» GOAL
Go on with the Toyota Corolla article below from the point where it stops.

» DOCUMENT SEGMENT
The Toyota Corolla’s coming home – and we’re excited (no, really)

Toyota Corolla Union Flag

The Toyota Corolla and the England football team share a lot in common. No, really, they do, as I’m about to explain.

In 1966, England won the World Cup – your parents may have mentioned this a couple of times – signalling 30, 40, and now 52 years of hurt and the birth of the phrase “1966 and all that”.

It’s not entirely clear what the “all that” is referring to, but while Nobby was dancing and Jules Rimet was still gleaming, Toyota was predicting a motorisation boom. The Japanese economy was flourishing, and people began to realise that scooters and bicycles wouldn’t cut it as family transport.

The result was the 1966 launch of the Toyota Corolla, which, much like the England football team, would go on to conquer the world, sweeping all before it. Two heavyweights of their respective industries, admired by all, and loved by millions.

OK, so England’s World Cup victory didn’t exactly herald the dawn of a new footballing dynasty, but within eight years, the Corolla was already the world’s best selling car, going on to amass in the region of 45 million sales (and counting).

Only the Ford F-Series can rival the Corolla for its stranglehold on the world market, although, in the case of the American pick-up, the success is about as global as the World Series of Major League Baseball.

Well, they said you was high class

2006 Toyota Corolla

The Corolla was the second Toyota to be imported into the UK, arriving here in the same year football decided it was staying at home. It forged a reputation for dependability, reliability and, dare we say, mediocrity before the name was pensioned off in 2007.

Our love of premium badges and soft-touch plastics left the Corolla out of touch and outta here. With a swipe of a Chanel handbag and the kick from a pair of Jimmy Choos, the Corolla was gone, replaced, in Europe at least, by the Toyota Auris.

“We needed to change people’s perceptions of our C-segment hatchback,” said Andrea Formica, vice president of sales and marketing at Toyota Motor Europe. “We believe we have succeeded, people spontaneously reacted to the name with words such as ‘futuristic’, ‘high-class’ and ‘attractive’.”

» DATA LINES
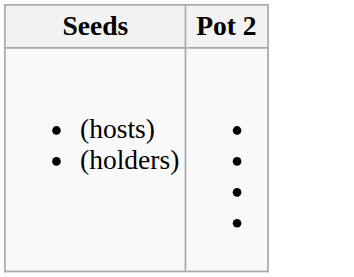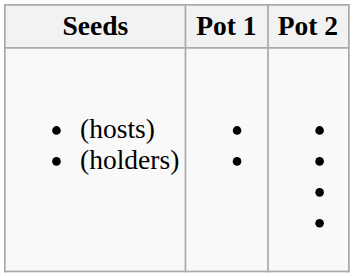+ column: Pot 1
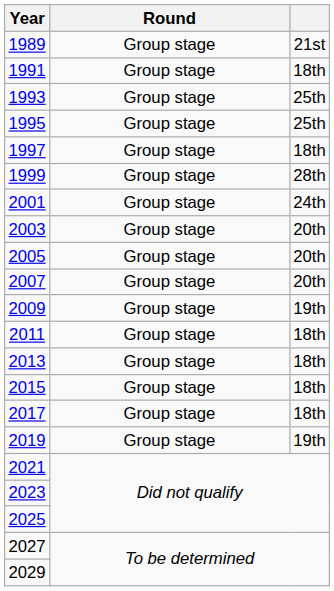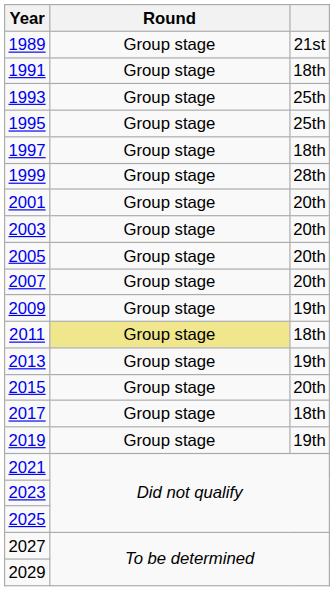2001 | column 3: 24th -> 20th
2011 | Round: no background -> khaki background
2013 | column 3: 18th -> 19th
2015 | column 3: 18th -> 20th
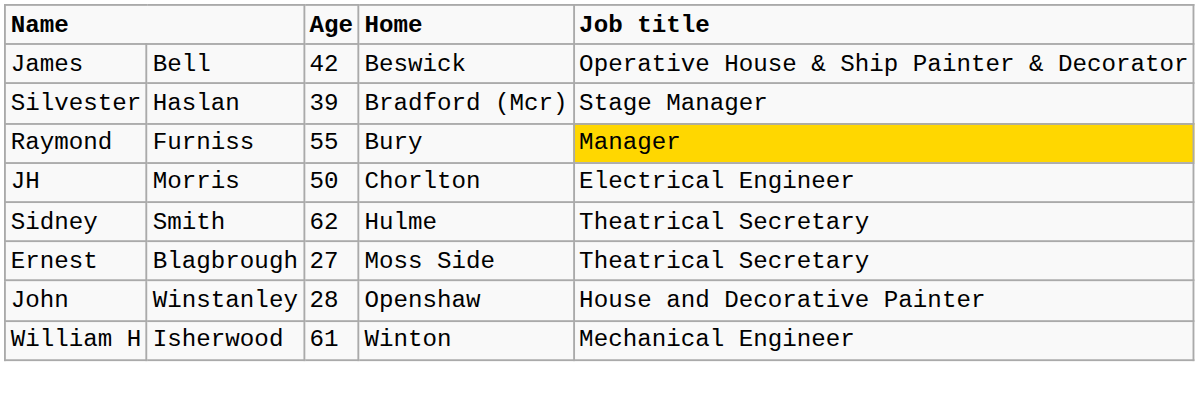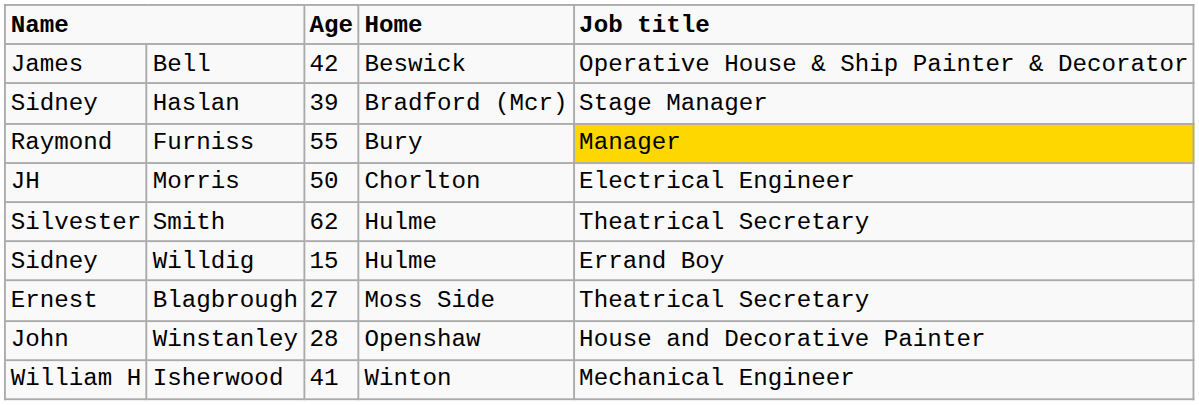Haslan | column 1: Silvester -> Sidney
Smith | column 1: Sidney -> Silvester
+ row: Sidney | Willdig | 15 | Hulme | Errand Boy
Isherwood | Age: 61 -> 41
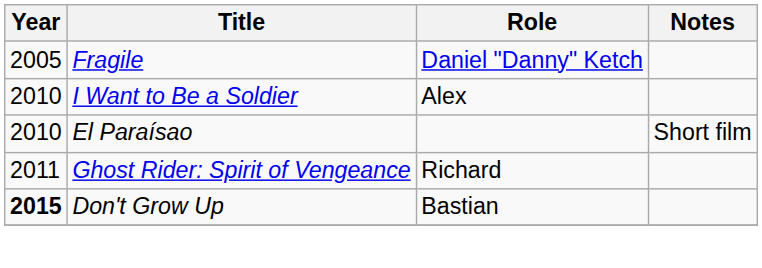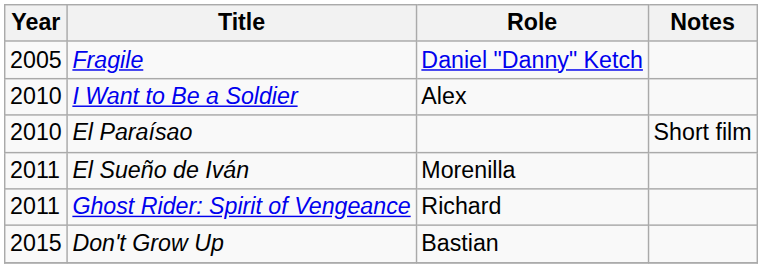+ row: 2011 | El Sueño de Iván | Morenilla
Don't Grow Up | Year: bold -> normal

==

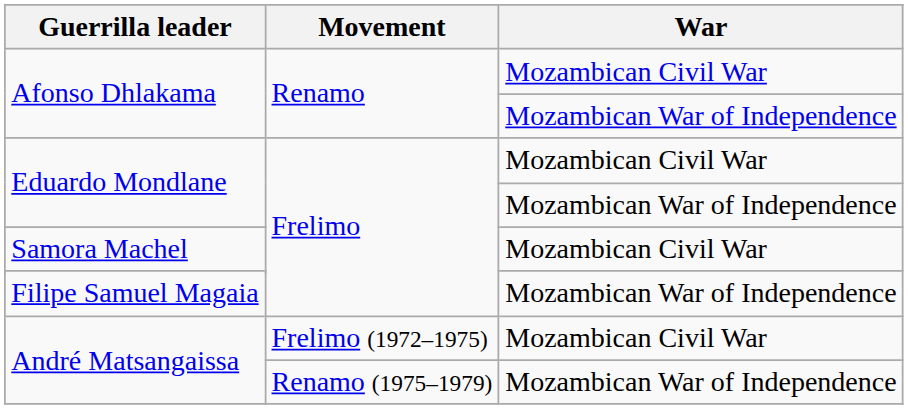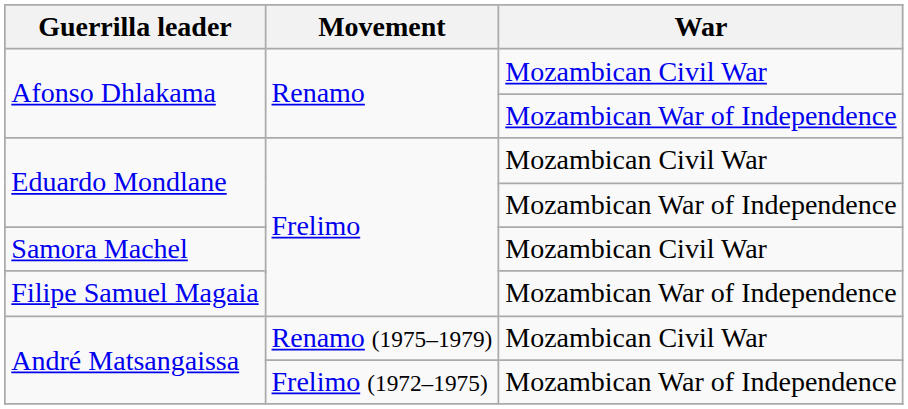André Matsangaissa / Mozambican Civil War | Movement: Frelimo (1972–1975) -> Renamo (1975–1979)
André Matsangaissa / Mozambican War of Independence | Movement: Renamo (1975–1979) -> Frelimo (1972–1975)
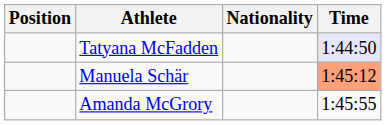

» ANSWER TO THE TASK
Others asked if this was Toyota doing a ‘Consignia’. Probably.

In fairness, the Auris name lasted a whole lot longer than Royal Mail’s disastrous rebrand – 1.5 million sales is a decent return for the family car – but killing the Corolla name was a little like removing the sausage from an English breakfast. Or irrational thoughts from a Brexit debate.

It’s largely the same, but you can’t help but think something is missing.

But, that was just a lie

High flying Toyota Corolla

So, Toyota’s decision to bring the Corolla name home – in the same year that football very nearly did the same thing – is a reason to be cheerful. Heck, it’s a cause for celebration. An excuse to splash out on some Iceland mozzarella sticks and jumbo tempura prawns.

Why? Because the Toyota Corolla was always the chariot driven by your friend with no interest in cars. They were never late for work, rarely splashed out on expensive repairs, didn’t care where they parked, and they always reached their chosen destination without a hiccup or a splutter.

It was the go-to car for those who approach car shopping like you would approach a day at a retail park. The default choice. A domestic appliance.

The Auris confused matters. The change of name gave it ideas above its station and left dyed-in-the-wool Corolla owners feeling dazed and confused. They will welcome the return.

Burning love

You, on the other hand, will welcome the second coming of the Corolla for another reason: the sporting models. Take the AE 86 GT Coupe, described by our Tim Pitt as a car that offers an “analogue driving experience [that] can’t fail to make you grin.”

Toyota Corolla GT Coupe AE 86

Only 2,717 AE 86s were sold in the UK, but our growing fondness for retro Japanese – not to mention its appearance in Gran Turismo – has cemented its reputation as a rear-wheel-drive cult classic. Sadly, prices reflect this elevated status.

That’s not to say your chances of bagging a hot Corolla are as remote finding a spare moment in Mark Wahlberg’s daily schedule.

Take the Corolla 1.6 GT-i of 1987. Based on the sixth-generation of the world’s most ubiquitous car, the Corolla GT-i was a rev-happy, dynamically-sorted hot hatch for those who weren’t interested in a Golf GTI, Astra GTE or Escort XR3i.

Some would argue that the Corolla GT-i doesn’t receive the recognition it deserves and that it should be held up as the car with the best chassis, gearbox, brakes and driving position in its class. It’s just a shame so many of them have rusted away.

Another hot(ish) Corolla is the fifth-generation GT – the front-wheel-drive alternative to the AE 86. In a triple-test with the Renault 11 Turbo and Alfa Romeo 33 Green Cloverleaf, Car concluded: “You’d have to buy the Toyota from these, even knowing that it is a lovely engine clothed in fairly routine running gear.

“The twin-cam, which doesn’t even demand more fuel than the average shopping trolley, must be one of the finest fours in production, regardless of cost.”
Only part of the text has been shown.